2) Art. 2, comma 1 , del decreto - legge28 dicembre 1998, n. 450: Disposizioni per assicurare interventi urgenti di attuazione del Piano sanitario nazionale 1998-2000. "Il Ministro della sanità, ferme restando le competenze delle regioni di cui all'articolo 6, comma 2, lettera b), del decreto legislativo 29 aprile 1998, n. 124, è autorizzato ad individuare, con proprio decreto, d'intesa con la Conferenza permanente per i rapporti fra lo Stato, le regioni e le province autonome di Trento e di Bolzano con le modalità e le procedure di cui all'articolo 2, comma 10, della legge 15 maggio 1997, n. 127, come modificata dalla legge 16 giugno 1998, n. 191, in ordine alle caratteristiche della carta di identità e di altri documenti di riconoscimento muniti di supporto magnetico o informatico, le specifiche tecniche, le progettazioni e le procedure finalizzate alla realizzazione della tessera sanitaria di cui all'articolo 59, comma 50, lettera i), della legge 27 dicembre 1997, n. 449. Per la progettazione e l'adozione, in via sperimentale, della tessera sanitaria è autorizzata la spesa di lire 30.000 milioni, di lire 81.000 milioni e di lire 50.000 milioni, rispettivamente, per gli anni 1998, 1999 e 2000. 4".

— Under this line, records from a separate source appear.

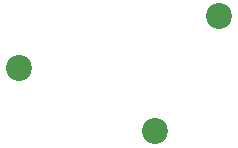
<source format=gts>
%TF.GenerationSoftware,KiCad,Pcbnew,7.0.10*%
%TF.CreationDate,2024-02-19T14:11:56+09:00*%
%TF.ProjectId,keyball-row-staggered-right,6b657962-616c-46c2-9d72-6f772d737461,rev?*%
%TF.SameCoordinates,Original*%
%TF.FileFunction,Soldermask,Top*%
%TF.FilePolarity,Negative*%
%FSLAX46Y46*%
G04 Gerber Fmt 4.6, Leading zero omitted, Abs format (unit mm)*
G04 Created by KiCad (PCBNEW 7.0.10) date 2024-02-19 14:11:56*
%MOMM*%
%LPD*%
G01*
G04 APERTURE LIST*
%ADD10C,2.200000*%
G04 APERTURE END LIST*
D10*
%TO.C,REF\u002A\u002A*%
X62330000Y-134250000D03*
%TD*%
%TO.C,REF\u002A\u002A*%
X50800000Y-128900000D03*
%TD*%
%TO.C,REF\u002A\u002A*%
X67790000Y-124490000D03*
%TD*%
M02*

</source>
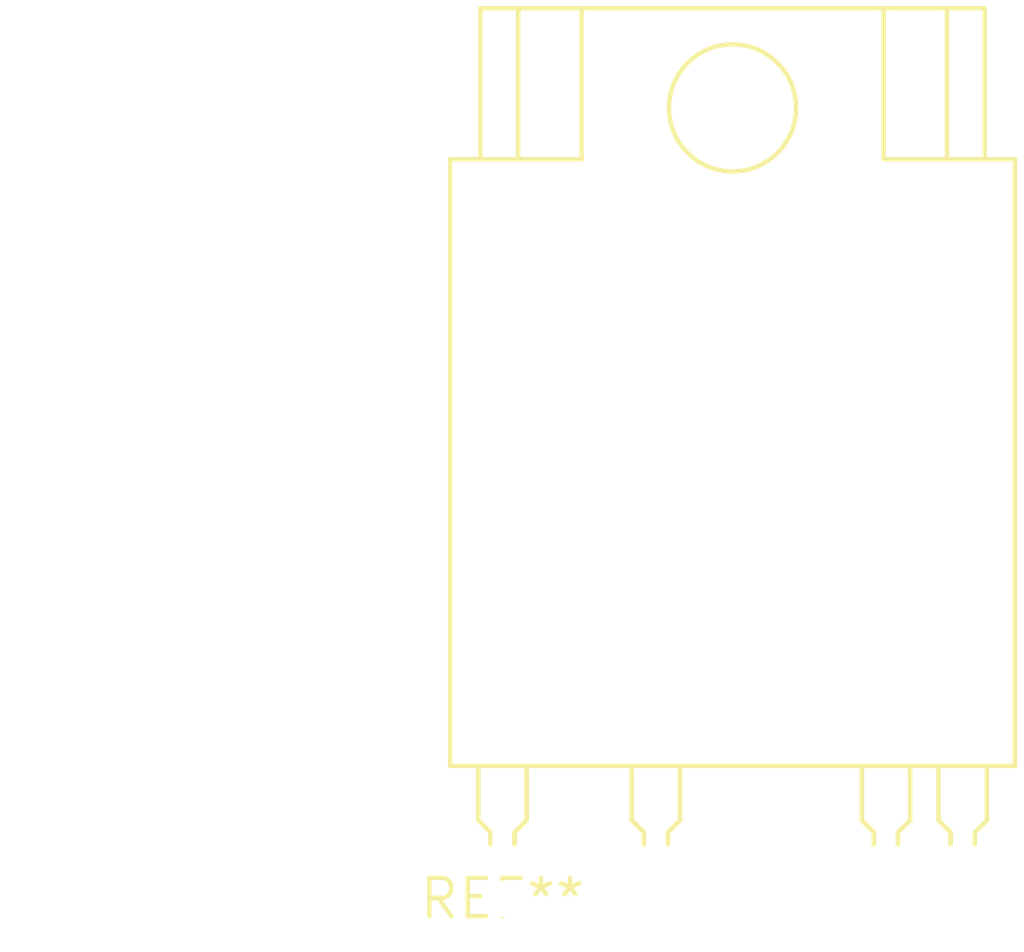
<source format=kicad_pcb>
(kicad_pcb (version 20240108) (generator pcbnew)

  (general
    (thickness 1.6)
  )

  (paper "A4")
  (layers
    (0 "F.Cu" signal)
    (31 "B.Cu" signal)
    (32 "B.Adhes" user "B.Adhesive")
    (33 "F.Adhes" user "F.Adhesive")
    (34 "B.Paste" user)
    (35 "F.Paste" user)
    (36 "B.SilkS" user "B.Silkscreen")
    (37 "F.SilkS" user "F.Silkscreen")
    (38 "B.Mask" user)
    (39 "F.Mask" user)
    (40 "Dwgs.User" user "User.Drawings")
    (41 "Cmts.User" user "User.Comments")
    (42 "Eco1.User" user "User.Eco1")
    (43 "Eco2.User" user "User.Eco2")
    (44 "Edge.Cuts" user)
    (45 "Margin" user)
    (46 "B.CrtYd" user "B.Courtyard")
    (47 "F.CrtYd" user "F.Courtyard")
    (48 "B.Fab" user)
    (49 "F.Fab" user)
    (50 "User.1" user)
    (51 "User.2" user)
    (52 "User.3" user)
    (53 "User.4" user)
    (54 "User.5" user)
    (55 "User.6" user)
    (56 "User.7" user)
    (57 "User.8" user)
    (58 "User.9" user)
  )

  (setup
    (pad_to_mask_clearance 0)
    (pcbplotparams
      (layerselection 0x00010fc_ffffffff)
      (plot_on_all_layers_selection 0x0000000_00000000)
      (disableapertmacros false)
      (usegerberextensions false)
      (usegerberattributes false)
      (usegerberadvancedattributes false)
      (creategerberjobfile false)
      (dashed_line_dash_ratio 12.000000)
      (dashed_line_gap_ratio 3.000000)
      (svgprecision 4)
      (plotframeref false)
      (viasonmask false)
      (mode 1)
      (useauxorigin false)
      (hpglpennumber 1)
      (hpglpenspeed 20)
      (hpglpendiameter 15.000000)
      (dxfpolygonmode false)
      (dxfimperialunits false)
      (dxfusepcbnewfont false)
      (psnegative false)
      (psa4output false)
      (plotreference false)
      (plotvalue false)
      (plotinvisibletext false)
      (sketchpadsonfab false)
      (subtractmaskfromsilk false)
      (outputformat 1)
      (mirror false)
      (drillshape 1)
      (scaleselection 1)
      (outputdirectory "")
    )
  )

  (net 0 "")

  (footprint "SIP4_Sharp-SSR_P7.62mm_Angled" (layer "F.Cu") (at 0 0))

)

</source>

3) E' appena il caso di notare che, lessicamente, si dovrebbe intendere il riferimento citato soltanto ai c.d. "regolamenti comunitari" in quanto soltanto tale "normativa" si applica direttamente ai rapporti interpersonali; infatti, come sappiamo, le direttive si applicano soltanto ai rapporti tra Stati, e non direttamente ai rapporti tra i cittadini degli stessi Stati.